(Recorded data)

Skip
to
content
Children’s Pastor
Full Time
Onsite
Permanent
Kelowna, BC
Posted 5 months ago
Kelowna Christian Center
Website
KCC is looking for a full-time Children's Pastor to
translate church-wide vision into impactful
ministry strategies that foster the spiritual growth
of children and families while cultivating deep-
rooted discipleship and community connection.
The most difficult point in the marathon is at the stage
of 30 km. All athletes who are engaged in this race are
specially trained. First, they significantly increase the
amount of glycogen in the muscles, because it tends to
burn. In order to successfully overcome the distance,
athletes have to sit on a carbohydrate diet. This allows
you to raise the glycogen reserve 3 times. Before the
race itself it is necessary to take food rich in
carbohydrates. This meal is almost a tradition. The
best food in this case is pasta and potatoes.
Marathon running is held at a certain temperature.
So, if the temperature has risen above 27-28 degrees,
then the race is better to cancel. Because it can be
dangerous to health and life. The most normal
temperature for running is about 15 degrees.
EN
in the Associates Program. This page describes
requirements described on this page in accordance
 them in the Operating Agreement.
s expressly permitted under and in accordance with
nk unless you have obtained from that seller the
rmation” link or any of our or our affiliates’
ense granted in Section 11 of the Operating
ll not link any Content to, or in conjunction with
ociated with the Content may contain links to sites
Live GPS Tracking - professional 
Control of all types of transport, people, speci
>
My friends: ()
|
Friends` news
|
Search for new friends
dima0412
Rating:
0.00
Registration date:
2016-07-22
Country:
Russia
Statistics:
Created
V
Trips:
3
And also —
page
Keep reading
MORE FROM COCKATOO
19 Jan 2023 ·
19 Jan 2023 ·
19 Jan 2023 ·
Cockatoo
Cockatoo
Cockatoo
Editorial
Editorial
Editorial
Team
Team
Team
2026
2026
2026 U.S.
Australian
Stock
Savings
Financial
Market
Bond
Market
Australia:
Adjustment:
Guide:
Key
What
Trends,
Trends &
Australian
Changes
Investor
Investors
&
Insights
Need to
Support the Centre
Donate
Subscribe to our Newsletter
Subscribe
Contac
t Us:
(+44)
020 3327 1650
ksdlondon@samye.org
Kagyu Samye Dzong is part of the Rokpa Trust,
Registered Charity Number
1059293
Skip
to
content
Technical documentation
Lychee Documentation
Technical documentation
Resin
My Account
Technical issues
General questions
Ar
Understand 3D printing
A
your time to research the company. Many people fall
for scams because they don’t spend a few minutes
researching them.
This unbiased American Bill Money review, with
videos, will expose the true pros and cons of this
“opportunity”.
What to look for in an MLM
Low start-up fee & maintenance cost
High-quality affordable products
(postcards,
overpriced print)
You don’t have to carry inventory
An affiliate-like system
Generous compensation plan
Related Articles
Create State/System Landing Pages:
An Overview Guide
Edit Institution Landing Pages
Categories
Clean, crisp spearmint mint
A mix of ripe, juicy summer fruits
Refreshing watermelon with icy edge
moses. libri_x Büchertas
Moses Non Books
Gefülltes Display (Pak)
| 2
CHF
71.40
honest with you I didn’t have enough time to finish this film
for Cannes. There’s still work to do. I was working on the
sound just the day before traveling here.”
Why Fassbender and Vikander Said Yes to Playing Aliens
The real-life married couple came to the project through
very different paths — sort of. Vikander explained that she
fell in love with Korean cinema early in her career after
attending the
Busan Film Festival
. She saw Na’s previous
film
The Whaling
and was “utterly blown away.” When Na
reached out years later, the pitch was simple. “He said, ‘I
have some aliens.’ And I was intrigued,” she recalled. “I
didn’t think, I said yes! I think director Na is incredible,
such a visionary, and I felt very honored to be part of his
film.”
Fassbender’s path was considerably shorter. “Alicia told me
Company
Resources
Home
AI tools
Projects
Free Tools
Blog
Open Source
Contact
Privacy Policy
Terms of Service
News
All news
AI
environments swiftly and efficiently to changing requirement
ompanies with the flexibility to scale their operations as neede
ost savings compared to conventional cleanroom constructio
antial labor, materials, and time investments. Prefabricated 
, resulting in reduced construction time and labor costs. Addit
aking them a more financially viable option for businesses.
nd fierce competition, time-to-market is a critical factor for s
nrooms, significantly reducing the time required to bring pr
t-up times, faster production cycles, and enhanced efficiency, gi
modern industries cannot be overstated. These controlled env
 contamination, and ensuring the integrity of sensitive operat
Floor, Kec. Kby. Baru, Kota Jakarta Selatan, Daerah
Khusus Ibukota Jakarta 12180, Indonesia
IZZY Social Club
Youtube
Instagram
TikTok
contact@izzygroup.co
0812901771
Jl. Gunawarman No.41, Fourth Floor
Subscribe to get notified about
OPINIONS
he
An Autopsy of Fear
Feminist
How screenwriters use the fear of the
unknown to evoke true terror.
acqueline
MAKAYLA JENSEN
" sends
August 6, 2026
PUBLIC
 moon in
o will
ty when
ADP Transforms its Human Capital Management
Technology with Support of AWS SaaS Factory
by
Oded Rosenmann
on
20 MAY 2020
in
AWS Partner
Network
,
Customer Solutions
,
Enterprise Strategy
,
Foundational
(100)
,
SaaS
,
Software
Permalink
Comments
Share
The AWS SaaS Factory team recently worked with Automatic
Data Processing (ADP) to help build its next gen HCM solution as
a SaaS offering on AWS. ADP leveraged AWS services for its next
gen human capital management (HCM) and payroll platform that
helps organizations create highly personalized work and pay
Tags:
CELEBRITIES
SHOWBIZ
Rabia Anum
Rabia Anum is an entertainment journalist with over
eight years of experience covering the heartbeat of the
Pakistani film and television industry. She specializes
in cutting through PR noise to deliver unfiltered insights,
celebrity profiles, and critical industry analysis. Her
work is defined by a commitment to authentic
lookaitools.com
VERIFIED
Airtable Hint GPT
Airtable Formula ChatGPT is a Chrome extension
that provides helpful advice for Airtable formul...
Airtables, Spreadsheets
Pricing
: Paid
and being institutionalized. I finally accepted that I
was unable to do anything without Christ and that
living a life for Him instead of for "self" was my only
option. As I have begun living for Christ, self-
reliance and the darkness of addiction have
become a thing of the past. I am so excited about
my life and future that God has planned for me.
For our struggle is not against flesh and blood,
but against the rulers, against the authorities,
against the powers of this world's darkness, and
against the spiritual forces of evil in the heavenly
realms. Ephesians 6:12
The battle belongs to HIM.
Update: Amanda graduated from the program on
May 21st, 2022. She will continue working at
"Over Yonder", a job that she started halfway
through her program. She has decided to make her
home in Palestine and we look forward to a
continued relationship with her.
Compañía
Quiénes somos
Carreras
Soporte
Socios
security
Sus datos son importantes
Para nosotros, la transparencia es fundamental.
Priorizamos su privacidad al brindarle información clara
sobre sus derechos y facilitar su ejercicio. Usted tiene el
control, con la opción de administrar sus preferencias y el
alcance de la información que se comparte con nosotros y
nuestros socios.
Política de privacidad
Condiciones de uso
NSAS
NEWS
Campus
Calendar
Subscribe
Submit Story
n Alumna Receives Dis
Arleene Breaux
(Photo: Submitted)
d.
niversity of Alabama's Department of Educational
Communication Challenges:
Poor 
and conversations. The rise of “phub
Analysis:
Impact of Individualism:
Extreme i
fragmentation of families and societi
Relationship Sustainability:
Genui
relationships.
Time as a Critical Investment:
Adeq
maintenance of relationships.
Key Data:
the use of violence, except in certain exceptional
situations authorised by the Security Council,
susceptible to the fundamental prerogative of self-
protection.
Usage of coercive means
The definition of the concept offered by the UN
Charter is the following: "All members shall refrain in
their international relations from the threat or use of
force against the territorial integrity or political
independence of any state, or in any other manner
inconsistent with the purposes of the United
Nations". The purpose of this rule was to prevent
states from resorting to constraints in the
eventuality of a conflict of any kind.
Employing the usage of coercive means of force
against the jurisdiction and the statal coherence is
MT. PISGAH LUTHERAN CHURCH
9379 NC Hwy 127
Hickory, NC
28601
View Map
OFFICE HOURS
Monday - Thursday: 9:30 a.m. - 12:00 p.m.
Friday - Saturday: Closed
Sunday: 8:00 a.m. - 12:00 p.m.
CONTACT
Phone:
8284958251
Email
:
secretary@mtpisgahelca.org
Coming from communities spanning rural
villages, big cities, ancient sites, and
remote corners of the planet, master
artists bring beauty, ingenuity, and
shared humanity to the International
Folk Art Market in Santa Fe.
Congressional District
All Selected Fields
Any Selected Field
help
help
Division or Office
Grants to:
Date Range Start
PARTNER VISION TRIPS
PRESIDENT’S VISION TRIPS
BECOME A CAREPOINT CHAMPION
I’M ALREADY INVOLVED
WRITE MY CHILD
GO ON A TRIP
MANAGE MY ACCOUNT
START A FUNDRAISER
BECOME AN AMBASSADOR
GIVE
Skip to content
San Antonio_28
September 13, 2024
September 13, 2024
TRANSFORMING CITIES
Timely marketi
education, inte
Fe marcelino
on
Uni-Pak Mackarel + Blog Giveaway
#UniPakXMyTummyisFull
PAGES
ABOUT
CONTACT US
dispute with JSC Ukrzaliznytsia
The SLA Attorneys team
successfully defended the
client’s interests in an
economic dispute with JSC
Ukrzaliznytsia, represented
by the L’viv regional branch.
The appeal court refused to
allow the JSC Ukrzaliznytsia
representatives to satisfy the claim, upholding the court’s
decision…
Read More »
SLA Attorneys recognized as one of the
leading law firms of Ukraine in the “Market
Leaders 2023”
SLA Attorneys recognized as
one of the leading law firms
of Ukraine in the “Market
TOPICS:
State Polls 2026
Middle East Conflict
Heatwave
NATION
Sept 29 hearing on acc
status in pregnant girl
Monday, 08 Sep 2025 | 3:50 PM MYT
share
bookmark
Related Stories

(End Recorded data)

Task prompt: Each line of the records above, from the first through the one containing "you to raise", is to be retyped exactly; no other line belongs.

Written solution:
Skip
to
content
Children’s Pastor
Full Time
Onsite
Permanent
Kelowna, BC
Posted 5 months ago
Kelowna Christian Center
Website
KCC is looking for a full-time Children's Pastor to
translate church-wide vision into impactful
ministry strategies that foster the spiritual growth
of children and families while cultivating deep-
rooted discipleship and community connection.
The most difficult point in the marathon is at the stage
of 30 km. All athletes who are engaged in this race are
specially trained. First, they significantly increase the
amount of glycogen in the muscles, because it tends to
burn. In order to successfully overcome the distance,
athletes have to sit on a carbohydrate diet. This allows
you to raise the glycogen reserve 3 times. Before the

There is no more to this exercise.